練習の目的 - 「phylum: Tracheophyta」を含む行から記録の最後の行までを、両端の行も含めて、一字も変えずに書き写してください。

データ一覧 -
+++

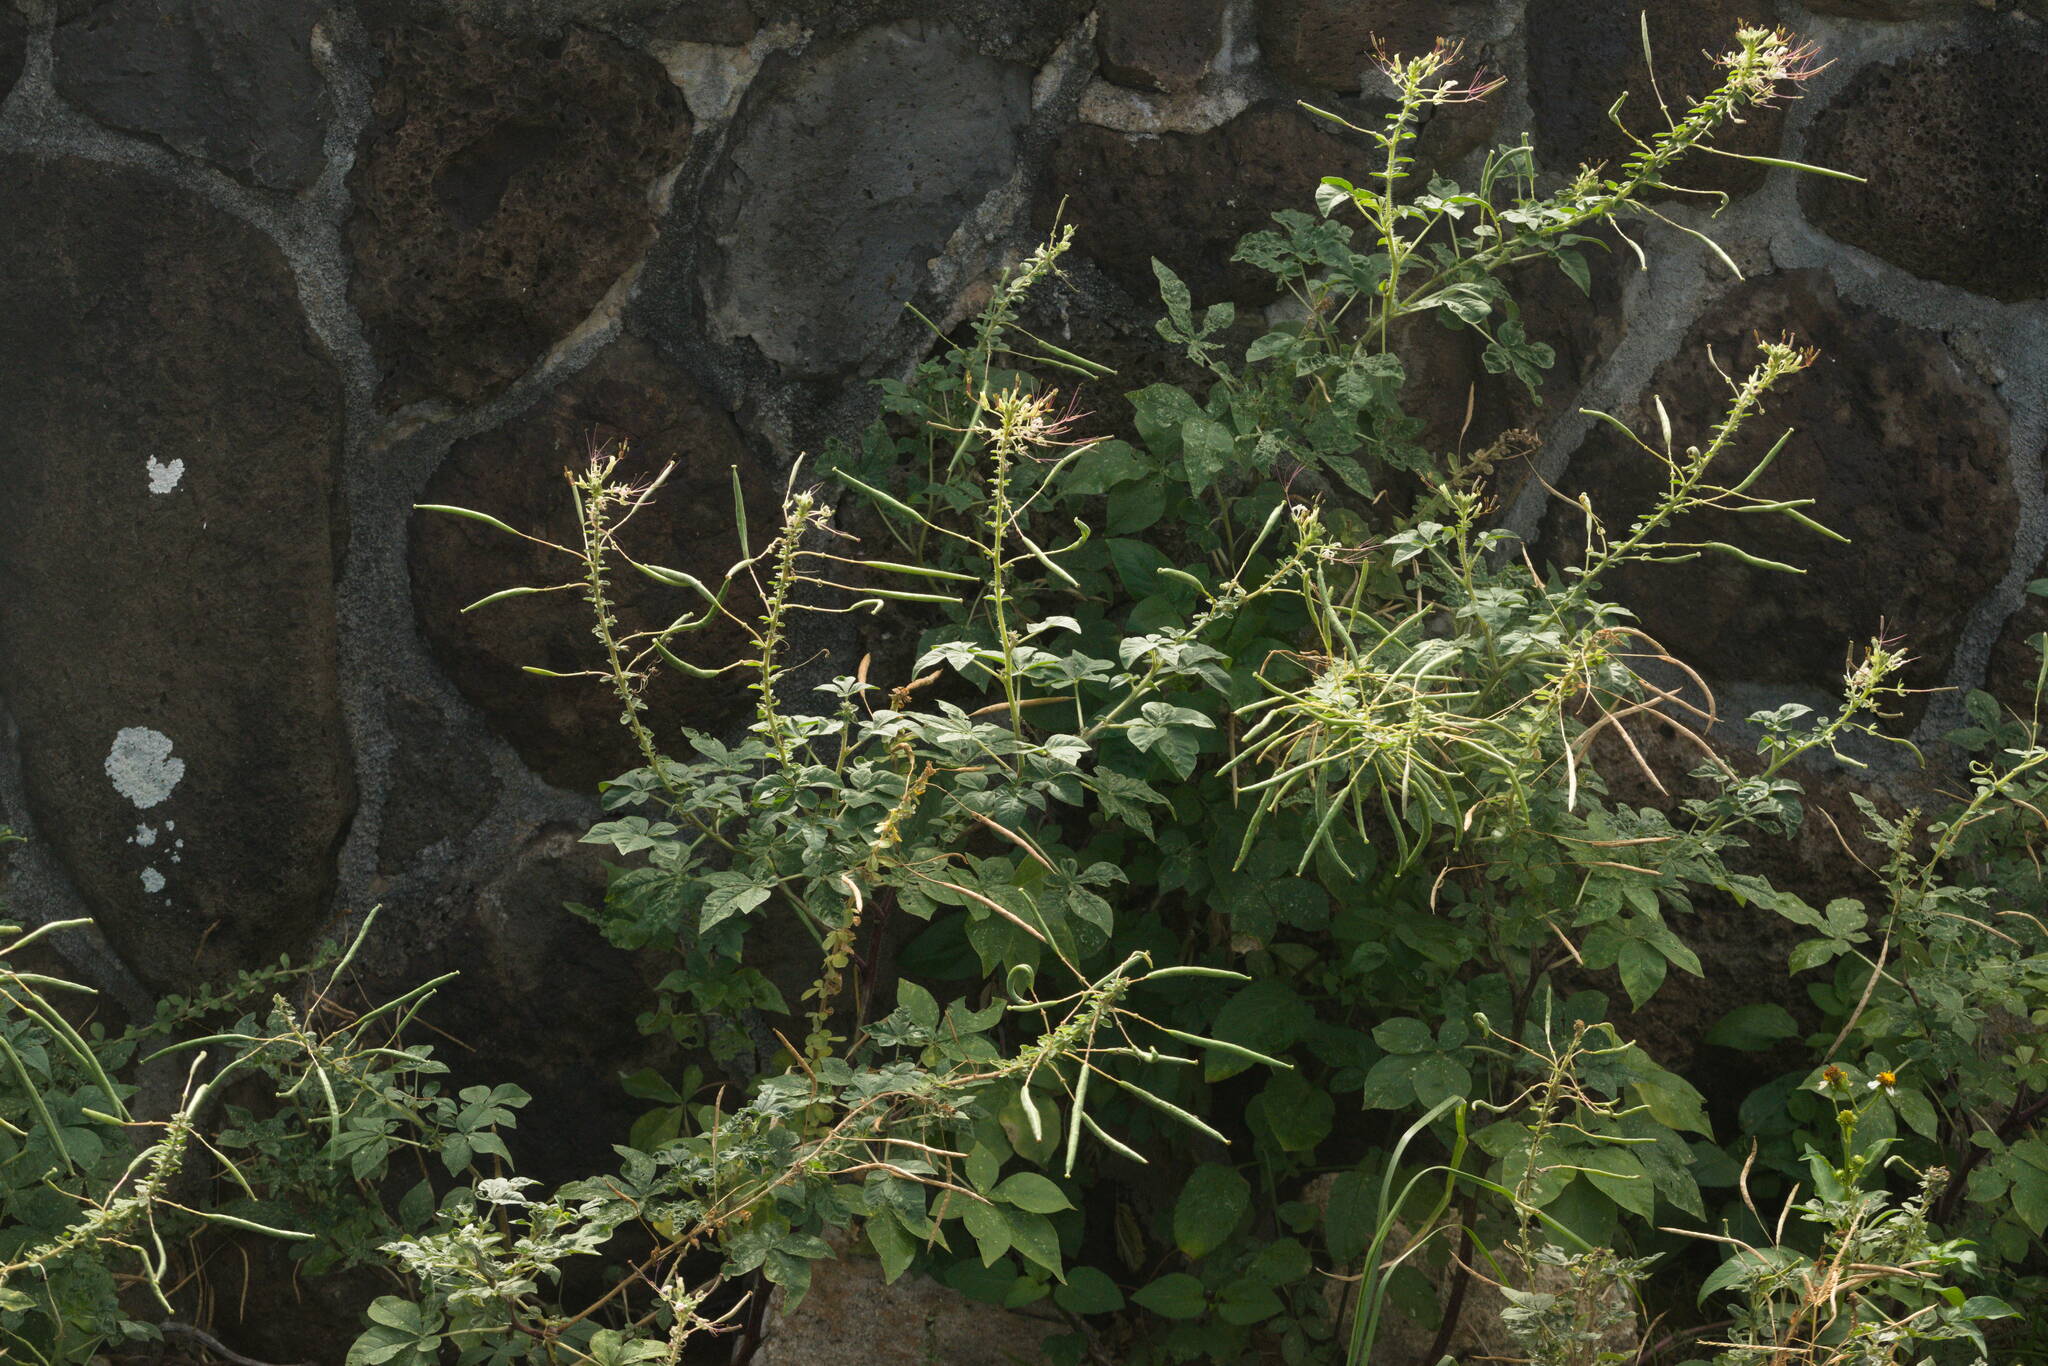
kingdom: Plantae
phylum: Tracheophyta
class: Magnoliopsida
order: Brassicales
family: Cleomaceae
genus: Gynandropsis
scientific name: Gynandropsis gynandra
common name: Spiderwisp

+++

解答例 -
phylum: Tracheophyta
class: Magnoliopsida
order: Brassicales
family: Cleomaceae
genus: Gynandropsis
scientific name: Gynandropsis gynandra
common name: Spiderwisp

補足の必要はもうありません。